Following Spring 2023 CS 4395 course taught by Karen Mazidi, UT Dallas
A document discussing basic background information (definition, history, personal interest) about NLP.
A program that takes a CSV file and processes them with format checking. It then creates a dictionary from all of the entries and loads it into a pickle file. It immediately unpacks the pickle file and is able to use the objects and their methods.
Download the contents of the folder labeled "Homework1." Upload it into the preferred IDE. Sysargs should be specified to point to the location of the data file. It was data\data.csv in my case. Also the script path should be specified as the .py file named "Homework1_cmt180004.py."

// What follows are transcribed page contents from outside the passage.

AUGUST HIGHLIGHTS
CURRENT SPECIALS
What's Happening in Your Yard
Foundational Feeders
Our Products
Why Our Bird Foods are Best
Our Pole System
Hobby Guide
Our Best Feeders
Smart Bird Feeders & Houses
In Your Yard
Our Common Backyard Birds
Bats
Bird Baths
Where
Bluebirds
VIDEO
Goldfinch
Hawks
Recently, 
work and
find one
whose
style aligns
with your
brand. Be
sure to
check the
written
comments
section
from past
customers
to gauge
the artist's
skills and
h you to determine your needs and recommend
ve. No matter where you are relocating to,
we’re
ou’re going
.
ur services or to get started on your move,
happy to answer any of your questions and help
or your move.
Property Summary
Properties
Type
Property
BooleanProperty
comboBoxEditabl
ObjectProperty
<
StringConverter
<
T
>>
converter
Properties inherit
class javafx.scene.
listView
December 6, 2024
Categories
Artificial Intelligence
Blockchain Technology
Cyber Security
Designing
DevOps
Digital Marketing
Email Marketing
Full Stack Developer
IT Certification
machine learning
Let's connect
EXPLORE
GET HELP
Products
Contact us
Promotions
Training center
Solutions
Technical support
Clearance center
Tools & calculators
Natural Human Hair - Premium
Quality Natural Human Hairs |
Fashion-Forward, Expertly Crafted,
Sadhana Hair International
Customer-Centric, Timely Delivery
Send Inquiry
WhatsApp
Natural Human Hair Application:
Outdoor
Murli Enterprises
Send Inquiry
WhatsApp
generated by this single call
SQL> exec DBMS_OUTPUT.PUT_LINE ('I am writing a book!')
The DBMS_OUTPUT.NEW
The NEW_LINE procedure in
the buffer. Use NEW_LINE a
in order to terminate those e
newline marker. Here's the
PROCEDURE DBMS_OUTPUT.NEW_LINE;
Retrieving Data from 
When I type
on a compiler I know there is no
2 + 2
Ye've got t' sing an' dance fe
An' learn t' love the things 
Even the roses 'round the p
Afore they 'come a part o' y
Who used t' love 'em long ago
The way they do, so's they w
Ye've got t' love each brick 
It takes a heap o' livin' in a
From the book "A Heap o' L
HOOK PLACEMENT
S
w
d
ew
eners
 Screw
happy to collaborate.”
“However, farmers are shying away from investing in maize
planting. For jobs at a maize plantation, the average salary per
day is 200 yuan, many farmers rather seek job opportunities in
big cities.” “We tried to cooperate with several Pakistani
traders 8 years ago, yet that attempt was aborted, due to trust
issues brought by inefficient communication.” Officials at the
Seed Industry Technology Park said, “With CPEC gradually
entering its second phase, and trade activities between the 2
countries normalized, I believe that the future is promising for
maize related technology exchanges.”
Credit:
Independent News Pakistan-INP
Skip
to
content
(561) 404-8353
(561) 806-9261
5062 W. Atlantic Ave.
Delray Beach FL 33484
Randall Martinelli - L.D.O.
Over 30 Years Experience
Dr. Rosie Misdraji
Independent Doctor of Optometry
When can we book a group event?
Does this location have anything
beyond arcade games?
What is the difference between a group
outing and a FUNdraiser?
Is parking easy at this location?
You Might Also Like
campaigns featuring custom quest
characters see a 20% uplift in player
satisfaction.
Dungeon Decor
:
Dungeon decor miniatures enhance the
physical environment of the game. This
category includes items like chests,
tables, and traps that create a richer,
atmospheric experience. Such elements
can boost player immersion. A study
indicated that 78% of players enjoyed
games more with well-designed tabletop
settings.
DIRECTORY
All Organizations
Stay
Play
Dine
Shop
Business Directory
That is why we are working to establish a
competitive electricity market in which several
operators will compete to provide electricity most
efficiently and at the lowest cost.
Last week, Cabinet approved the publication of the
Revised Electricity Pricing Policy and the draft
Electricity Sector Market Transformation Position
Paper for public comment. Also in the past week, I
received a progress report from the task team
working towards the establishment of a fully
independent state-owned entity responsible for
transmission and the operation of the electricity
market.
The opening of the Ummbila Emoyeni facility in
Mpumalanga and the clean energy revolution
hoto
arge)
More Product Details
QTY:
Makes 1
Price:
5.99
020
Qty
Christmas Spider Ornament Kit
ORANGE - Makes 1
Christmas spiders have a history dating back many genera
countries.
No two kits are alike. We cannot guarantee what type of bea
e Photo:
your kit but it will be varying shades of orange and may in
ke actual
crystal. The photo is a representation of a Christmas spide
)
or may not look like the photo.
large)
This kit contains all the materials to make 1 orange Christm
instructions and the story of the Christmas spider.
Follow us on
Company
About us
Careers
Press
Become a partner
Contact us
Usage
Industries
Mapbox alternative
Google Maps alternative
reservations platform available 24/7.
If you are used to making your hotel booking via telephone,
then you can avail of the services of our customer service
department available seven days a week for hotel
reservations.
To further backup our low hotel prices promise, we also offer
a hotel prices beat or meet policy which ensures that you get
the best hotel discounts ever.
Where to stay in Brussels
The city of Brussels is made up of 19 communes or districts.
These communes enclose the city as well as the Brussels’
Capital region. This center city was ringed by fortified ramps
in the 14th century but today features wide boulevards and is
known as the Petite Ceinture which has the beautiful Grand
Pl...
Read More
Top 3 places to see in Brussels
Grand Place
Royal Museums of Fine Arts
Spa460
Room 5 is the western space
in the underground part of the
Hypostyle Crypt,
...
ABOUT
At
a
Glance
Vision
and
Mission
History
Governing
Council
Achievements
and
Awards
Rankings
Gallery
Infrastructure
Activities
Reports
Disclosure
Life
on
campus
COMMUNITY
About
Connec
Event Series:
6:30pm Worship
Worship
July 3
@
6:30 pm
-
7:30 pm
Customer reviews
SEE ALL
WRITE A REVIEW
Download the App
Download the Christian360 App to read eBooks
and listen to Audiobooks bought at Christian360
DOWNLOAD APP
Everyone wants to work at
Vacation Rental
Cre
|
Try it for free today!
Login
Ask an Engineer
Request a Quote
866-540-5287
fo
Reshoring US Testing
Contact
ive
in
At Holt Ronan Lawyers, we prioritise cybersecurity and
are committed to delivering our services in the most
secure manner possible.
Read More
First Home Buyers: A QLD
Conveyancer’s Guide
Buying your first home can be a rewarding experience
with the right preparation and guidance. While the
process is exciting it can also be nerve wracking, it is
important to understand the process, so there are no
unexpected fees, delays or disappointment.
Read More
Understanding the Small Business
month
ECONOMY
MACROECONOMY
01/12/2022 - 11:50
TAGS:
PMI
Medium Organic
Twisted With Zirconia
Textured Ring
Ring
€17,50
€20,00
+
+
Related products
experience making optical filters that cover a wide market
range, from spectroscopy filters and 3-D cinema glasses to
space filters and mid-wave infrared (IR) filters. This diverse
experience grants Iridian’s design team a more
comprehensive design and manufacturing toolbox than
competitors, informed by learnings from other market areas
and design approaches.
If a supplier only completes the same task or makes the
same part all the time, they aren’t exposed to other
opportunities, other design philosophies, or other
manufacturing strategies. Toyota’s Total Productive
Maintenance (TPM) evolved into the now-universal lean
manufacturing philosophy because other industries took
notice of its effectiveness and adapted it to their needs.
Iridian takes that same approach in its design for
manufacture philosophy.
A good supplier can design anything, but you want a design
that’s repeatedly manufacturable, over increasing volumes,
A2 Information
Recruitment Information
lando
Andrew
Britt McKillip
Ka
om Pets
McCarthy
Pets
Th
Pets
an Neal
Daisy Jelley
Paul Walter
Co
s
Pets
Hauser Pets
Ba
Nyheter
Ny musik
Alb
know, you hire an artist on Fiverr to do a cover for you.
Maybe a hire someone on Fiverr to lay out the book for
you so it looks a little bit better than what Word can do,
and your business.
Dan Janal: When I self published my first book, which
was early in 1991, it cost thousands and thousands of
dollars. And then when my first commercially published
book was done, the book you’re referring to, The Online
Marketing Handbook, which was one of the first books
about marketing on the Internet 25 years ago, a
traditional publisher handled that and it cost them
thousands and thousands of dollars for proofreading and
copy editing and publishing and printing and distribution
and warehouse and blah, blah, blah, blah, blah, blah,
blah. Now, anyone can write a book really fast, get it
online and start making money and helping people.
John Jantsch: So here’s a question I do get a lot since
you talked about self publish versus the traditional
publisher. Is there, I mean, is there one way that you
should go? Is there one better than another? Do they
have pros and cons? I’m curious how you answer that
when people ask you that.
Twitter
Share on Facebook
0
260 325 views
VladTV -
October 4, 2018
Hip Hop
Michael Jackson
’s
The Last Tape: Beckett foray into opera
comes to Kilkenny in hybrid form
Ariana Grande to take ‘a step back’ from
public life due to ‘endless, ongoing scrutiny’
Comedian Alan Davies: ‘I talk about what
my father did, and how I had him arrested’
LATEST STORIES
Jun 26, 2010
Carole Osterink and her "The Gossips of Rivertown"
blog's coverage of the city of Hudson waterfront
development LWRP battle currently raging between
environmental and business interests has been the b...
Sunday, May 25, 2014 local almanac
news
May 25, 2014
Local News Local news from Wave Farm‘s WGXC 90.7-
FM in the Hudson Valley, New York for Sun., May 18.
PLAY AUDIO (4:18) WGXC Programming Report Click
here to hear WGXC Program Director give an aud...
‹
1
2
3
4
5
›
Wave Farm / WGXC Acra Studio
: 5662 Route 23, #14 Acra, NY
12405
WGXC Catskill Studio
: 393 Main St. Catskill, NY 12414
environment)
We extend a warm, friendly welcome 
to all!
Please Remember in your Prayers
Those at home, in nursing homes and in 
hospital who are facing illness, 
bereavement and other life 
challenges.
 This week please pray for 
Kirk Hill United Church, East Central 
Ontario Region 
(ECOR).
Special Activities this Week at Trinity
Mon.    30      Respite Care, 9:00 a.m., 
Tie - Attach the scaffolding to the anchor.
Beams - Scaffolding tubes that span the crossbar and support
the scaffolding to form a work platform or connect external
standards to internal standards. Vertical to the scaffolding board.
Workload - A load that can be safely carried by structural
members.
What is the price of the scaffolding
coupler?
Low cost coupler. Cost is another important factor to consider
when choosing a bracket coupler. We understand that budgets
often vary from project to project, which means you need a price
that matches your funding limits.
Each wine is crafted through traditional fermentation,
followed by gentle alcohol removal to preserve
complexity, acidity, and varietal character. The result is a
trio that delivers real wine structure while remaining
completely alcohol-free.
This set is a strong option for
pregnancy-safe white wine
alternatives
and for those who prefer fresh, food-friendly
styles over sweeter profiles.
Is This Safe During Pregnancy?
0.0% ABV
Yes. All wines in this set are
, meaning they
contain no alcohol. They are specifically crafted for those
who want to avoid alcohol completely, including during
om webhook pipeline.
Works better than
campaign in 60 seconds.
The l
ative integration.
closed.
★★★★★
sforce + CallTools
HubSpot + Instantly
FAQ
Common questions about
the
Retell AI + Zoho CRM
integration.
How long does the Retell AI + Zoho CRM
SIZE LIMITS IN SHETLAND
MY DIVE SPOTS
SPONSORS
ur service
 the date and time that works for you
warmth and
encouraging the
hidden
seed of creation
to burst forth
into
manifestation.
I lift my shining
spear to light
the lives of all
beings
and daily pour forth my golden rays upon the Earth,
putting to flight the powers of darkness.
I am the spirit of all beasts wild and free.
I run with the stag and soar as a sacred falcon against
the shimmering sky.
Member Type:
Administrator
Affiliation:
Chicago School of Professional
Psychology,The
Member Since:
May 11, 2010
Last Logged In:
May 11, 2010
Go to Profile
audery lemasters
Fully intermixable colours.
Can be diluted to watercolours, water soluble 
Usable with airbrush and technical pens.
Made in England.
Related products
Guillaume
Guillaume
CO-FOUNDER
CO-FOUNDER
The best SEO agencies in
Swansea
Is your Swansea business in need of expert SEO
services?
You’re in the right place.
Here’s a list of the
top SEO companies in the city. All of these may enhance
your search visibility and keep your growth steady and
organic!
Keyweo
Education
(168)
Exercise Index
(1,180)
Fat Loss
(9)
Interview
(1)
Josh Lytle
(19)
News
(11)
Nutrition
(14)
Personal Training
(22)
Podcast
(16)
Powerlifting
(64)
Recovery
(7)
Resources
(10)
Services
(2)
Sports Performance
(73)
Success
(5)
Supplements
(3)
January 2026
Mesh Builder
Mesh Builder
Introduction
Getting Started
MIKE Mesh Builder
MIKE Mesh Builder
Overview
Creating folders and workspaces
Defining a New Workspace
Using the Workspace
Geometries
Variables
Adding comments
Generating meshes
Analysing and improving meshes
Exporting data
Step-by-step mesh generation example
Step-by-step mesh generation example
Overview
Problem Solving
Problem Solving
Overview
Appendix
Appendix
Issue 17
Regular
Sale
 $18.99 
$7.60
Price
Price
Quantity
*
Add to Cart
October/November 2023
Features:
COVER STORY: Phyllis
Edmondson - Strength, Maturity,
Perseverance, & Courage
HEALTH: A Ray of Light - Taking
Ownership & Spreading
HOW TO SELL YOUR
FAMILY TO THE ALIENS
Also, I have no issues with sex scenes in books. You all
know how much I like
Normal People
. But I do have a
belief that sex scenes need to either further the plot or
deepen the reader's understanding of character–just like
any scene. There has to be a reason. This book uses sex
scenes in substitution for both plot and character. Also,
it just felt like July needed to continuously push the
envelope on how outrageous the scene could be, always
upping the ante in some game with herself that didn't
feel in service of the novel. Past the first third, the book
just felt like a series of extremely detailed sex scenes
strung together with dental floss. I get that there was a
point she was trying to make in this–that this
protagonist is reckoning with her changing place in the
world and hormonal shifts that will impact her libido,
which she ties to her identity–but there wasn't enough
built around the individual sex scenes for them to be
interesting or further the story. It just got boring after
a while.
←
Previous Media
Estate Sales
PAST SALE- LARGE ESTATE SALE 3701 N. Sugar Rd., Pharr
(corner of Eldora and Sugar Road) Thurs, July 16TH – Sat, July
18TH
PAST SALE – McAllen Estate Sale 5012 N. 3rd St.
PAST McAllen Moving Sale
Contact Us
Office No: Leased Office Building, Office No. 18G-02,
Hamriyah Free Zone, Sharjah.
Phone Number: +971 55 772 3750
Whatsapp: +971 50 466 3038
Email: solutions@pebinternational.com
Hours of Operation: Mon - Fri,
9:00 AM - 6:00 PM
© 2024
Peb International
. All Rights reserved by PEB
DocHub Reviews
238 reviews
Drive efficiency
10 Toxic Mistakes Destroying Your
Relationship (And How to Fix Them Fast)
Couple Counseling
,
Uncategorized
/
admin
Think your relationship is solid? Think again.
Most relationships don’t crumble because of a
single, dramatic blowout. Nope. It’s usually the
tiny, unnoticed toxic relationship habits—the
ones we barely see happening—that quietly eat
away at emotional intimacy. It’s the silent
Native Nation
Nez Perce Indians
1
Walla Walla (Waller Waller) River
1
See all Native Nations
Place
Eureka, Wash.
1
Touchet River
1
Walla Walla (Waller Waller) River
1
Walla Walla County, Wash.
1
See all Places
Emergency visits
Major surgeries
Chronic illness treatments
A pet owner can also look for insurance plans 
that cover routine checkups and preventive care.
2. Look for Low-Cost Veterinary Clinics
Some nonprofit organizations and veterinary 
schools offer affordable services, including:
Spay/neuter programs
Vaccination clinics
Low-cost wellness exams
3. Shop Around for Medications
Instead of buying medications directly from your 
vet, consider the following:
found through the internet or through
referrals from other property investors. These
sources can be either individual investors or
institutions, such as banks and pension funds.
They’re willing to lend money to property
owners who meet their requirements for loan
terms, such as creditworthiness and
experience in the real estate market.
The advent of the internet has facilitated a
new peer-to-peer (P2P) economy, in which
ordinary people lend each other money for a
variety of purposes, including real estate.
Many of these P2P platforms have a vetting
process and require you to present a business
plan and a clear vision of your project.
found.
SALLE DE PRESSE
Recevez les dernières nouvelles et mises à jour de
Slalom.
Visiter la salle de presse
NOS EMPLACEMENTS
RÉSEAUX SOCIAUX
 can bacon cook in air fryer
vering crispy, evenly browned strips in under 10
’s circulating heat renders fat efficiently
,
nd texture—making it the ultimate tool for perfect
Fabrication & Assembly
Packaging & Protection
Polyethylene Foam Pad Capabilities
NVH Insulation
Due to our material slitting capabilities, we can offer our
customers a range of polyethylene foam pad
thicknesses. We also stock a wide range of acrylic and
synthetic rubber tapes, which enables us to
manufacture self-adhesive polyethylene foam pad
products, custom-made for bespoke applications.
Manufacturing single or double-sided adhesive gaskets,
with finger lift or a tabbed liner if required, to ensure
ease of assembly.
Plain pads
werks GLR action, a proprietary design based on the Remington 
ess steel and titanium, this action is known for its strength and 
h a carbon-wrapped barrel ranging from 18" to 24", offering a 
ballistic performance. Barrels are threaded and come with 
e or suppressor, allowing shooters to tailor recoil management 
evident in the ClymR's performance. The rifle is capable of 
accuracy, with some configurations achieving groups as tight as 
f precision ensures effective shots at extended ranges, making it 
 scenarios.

Python is useful for text processing because of how dynamically it treats data. Strings are simply lists of characters, so operations are very simple and straight forward. It also has a lot of built in methods for applicable checking and manipulating: alphabetical, cases, empty. This flexibility can also come as a weakness. Code can easily run without raising errors so it could cause unexpected behavior requiring extensive testing to catch.
This assignment enabled me to learn how to use regular expressions. I also have never used pickle files before. It seems to be helpful for developing code and working with data where it would waste a lot of time to process the data over and over. Rather, it can be saved in a pickle file to unpack for future steps. This assignment was also a useful review of Python lists and classes.
A program that accepts a text file and does some preprocessing (including calculating lexical diversity, filtering, pos-tagging using NLTK) before starting a hangman game with the user.
A program that explores different features of WordNet and sentiment analysis.
This assignment uses two programs. The first uses given texts to train three different models representing a different language. The second then unpacks the models and runs them with some test data to recognize the language being used. Finally, the models' outputs are compared with the solution given by a human annotator to assess the performance of the model.
A document that uses three kinds of parsers for a complex sentence. All of these parsers aim to reduce ambiguity in different ways.
A program that recursively scrapes websites to get info about a predefined topic (Mediterranean food!). It does its best to filter out what may not be helpful and keep what is. It builds a knowledge base that can have further applications, such as a chatbot.
A report where I created 3 different ML models that attempts sentiment analysis, a common application of NLP. I found that the logistic regression performed best with this data set and my chosen hyperparameters.
A program that attempts to implement a chatbot that can answer AI/ML/NLP related questions.
A program that does multi-class classification using deep learning. Two different architectures are examined and embedding is tested.
Throughout this semester I learned about the many uses for natural language processing and the approaches to it. I was able to strengthen my skills listed here. As with most technology, advancements are constantly being made. I especially believe it true for NLP because to be honest, some of the libraries I used were far from perfect. Even through the complex human mind, it takes 10,000 years for a new language to evolve from an existing one. One will have never fully mastered a language in their lifetime. I hope to stay in-the-know about new developments in NLP, and not just 'hype' ones. I have a strong interest in literature, so I think one day I may use the skills I learned from this class. I hope to one day be a data scientist, and this class further confirmed my interest in statistics and artificial intelligence.